• _作業内容 1_
下のデータ行のうち、"Wie Sie vielleicht"を含む行から"entscheiden? Wir bieten"を含む行までを、両端の行も含めて番号付きリストとして並べてください。空行は除いてください。
═══ 元の文章
震災ガレキ広域処理について

野田政権が宮城・岩手で発生した震災ガレキの広域処理
キャンペーンを一段と強力に推進し、受け入れに前向き
自治体が増えてきた。


この状況に私は心穏やかではない、
広域処理が適切な事だとは思えないのだ。


広域処理について疑問点がいくつもある、


阪神淡路大震災のガレキは2000万トン、
 東日本大震災のガレキは2300万トン。
 阪神大震災のときは兵庫県がほぼ全量を処理した。
 東北地方の面積は広大であり、被災面積当たりの
 ガレキの分量は阪神淡路大震災よりも相対的に
 少ないはず、なぜ東北地方で処理できないのか。


・宮城、岩手県の震災ガレキは1647万トン、
 両県の焼却炉をフル稼動させれば年間処理量
 500万トン余り。
 3年間あれば両県で大体処理できるのではないか。


・被災自治体のなかには地元処理を希望している所
 もある。ガレキ処理事業や施設の整備で、
 新たな雇用や国からの補助金が地元を活性化させる。

 例えば、岩手県陸前高田市の戸羽市長
 「市内にガレキ処理専門のプラントを作り、何倍もの
 スピードで処理する計画を県に相談したところ、
 現行法では手続きが煩雑であり、許可が出ても建設まで
 2年かかると門前払いされた。」



 岩手県岩清水町の伊達町長
 「現場からは納得できないことが多々ある。ガレキ処理
 もそうだ・・無理に早くかたずけなくても山にしておいて
 10年、20年かけてかたづけたほうが地元に金が落ち
 雇用も発生する。もともと使っていない土地がいっぱい
 あり、処理されなくても困らないのに、税金を青天井に
 使って全国に運び出す必要がどこにあるのか。」



 福島県南相馬市桜井市
 「ガレキは復興の貴重な資源。護岸工事に使いたいが不足
  しているので、宮城から運んできたいと相談したら、
  放射線量が不明だから動かせないと言ったのは官僚」


 岩手県久慈市
 「遠隔地の南方で処理するのはおかしい、地元で処理したい」


宮城県の担当者の話によれば・・・
 宮城県の震災ガレキ1443万トンのうち、広域処理分は
 344万トンで、石巻市以外はある程度県内で処理できる。
 石巻分も埋め立て用地が確保できれば処理が可能。

 沿岸部のかなりの防潮林・防災林が壊滅したので、
 その盛土として沢山のガレキを使いたい。

 仙台市はガレキ処理が前倒しで終わりそうなので、他の
 自治体分も受け入れ可能となってきた。

 県内にお金がおりたほうがいいので、県内で処理した方が
 いい。

 最終的に処分できないものについては、専用の処理施設が
 必要となってくるのでそのときは他市にもお願いしたい。
══════
═══ 処理対象データ
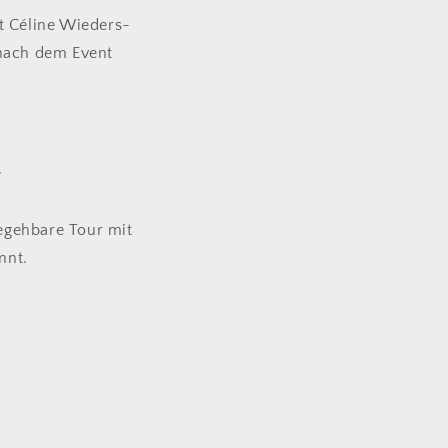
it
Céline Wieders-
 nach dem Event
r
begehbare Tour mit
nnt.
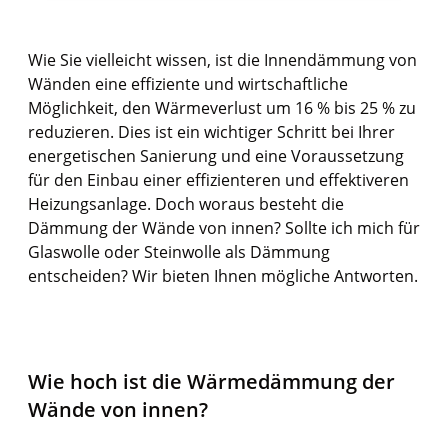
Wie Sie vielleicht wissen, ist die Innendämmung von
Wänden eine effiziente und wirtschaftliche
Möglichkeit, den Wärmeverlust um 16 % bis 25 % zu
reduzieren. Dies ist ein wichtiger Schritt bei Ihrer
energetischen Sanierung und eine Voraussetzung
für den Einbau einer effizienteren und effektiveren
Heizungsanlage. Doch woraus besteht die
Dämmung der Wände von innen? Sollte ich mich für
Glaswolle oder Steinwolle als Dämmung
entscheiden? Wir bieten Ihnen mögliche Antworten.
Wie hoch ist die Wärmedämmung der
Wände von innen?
══════
═══ 処理対象データ
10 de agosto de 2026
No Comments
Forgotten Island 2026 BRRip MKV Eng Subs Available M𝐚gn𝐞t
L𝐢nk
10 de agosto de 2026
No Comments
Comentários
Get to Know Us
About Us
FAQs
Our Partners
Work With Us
══════
• _作業内容 2_
震災ガレキ広域処理についての文章をもとに、次の問いに答えてください。
(a) 阪神淡路大震災のガレキは何万トンか。
(b) 宮城県の震災ガレキのうち、広域処理分は何万トンか。
(c) 陸前高田市の戸羽市長は、許可が出ても建設まで何年かかると言われたか。

• _出力 1_
1. Wie Sie vielleicht wissen, ist die Innendämmung von
2. Wänden eine effiziente und wirtschaftliche
3. Möglichkeit, den Wärmeverlust um 16 % bis 25 % zu
4. reduzieren. Dies ist ein wichtiger Schritt bei Ihrer
5. energetischen Sanierung und eine Voraussetzung
6. für den Einbau einer effizienteren und effektiveren
7. Heizungsanlage. Doch woraus besteht die
8. Dämmung der Wände von innen? Sollte ich mich für
9. Glaswolle oder Steinwolle als Dämmung
10. entscheiden? Wir bieten Ihnen mögliche Antworten.

• _出力 2_
(a) 2000万トン
(b) 344万トン
(c) 2年